Backcountry Fuel Box: The beauty of this box is that with subscription, every month you will receive an assortment of snacks, meals, and bars shipped right to your door. Enjoy the freedom to taste test a large variety of the latest and greatest snacks on your next adventure or while training at home.
The monthly box makes identifying your favorite backcountry meals and snacks easy so that you can stock up on what you like and pass on what you don’t. Delivered monthly with up to a $50 value, you can subscribe online at www.backcountryfuelbox.com for $33.30 per month.
Wilderness Athlete Hydrate & Recover: On a regular day without exercise, our body needs at least three quarts of water. On days when we’re taxing our body with high intensity workouts or climbing a mountain, double that amount. Dehydration can be downright dangerous to our health, and combating it is critical while on the mountain or in the gym.
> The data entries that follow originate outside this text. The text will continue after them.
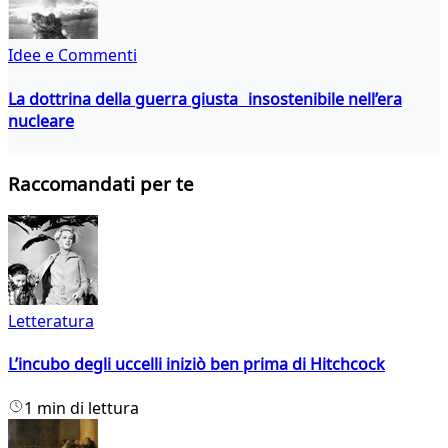
Idee e Commenti
La dottrina della guerra giusta insostenibile nell’era
nucleare
Raccomandati per te
Letteratura
L’incubo degli uccelli iniziò ben prima di Hitchcock
1 min di lettura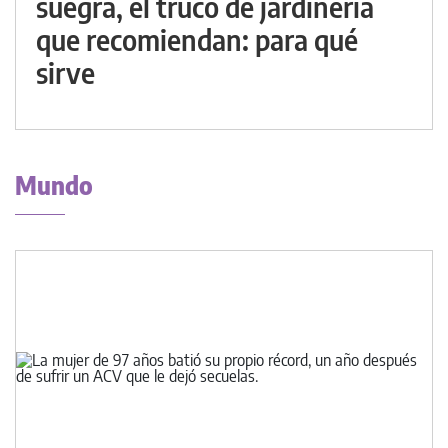
suegra, el truco de jardinería
que recomiendan: para qué
sirve
Mundo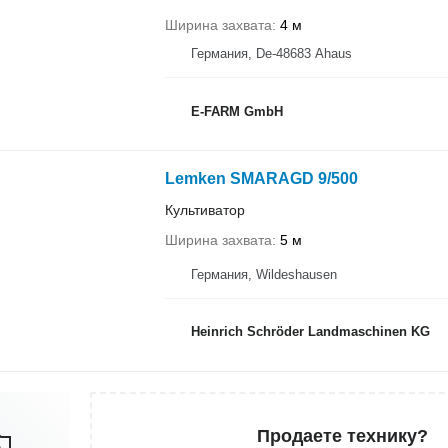
Ширина захвата
4 м
Германия, De-48683 Ahaus
E-FARM GmbH
Lemken SMARAGD 9/500
Культиватор
Ширина захвата
5 м
Германия, Wildeshausen
Heinrich Schröder Landmaschinen KG
Продаете технику?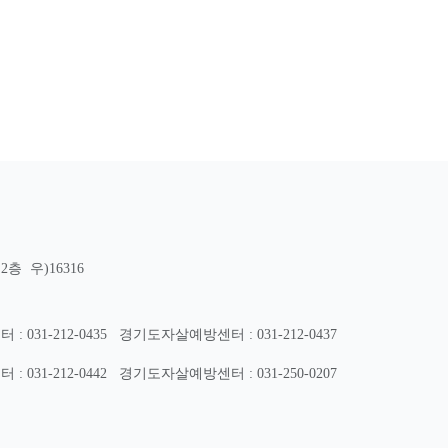
층 우)16316
31-212-0435
경기도자살예방센터 : 031-212-0437
31-212-0442
경기도자살예방센터 : 031-250-0207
Designed to replenish lost fluids, Hydrate & Recover also replaces lost electrolytes, vitamins, minerals, amino acids, glucosamine, antioxidants, and metabolic cofactors. This provides a precisely balanced mineral and electrolyte composition to replenish these vital elements and maintain peak muscle physiology. H&R is vailable in trail-convenient packets or tubs in a variety of flavors, including the new Kiwi Pineapple. Tubs retail for $24.95 and packets for $34.95. Check them out at www.wildernessathlete.com.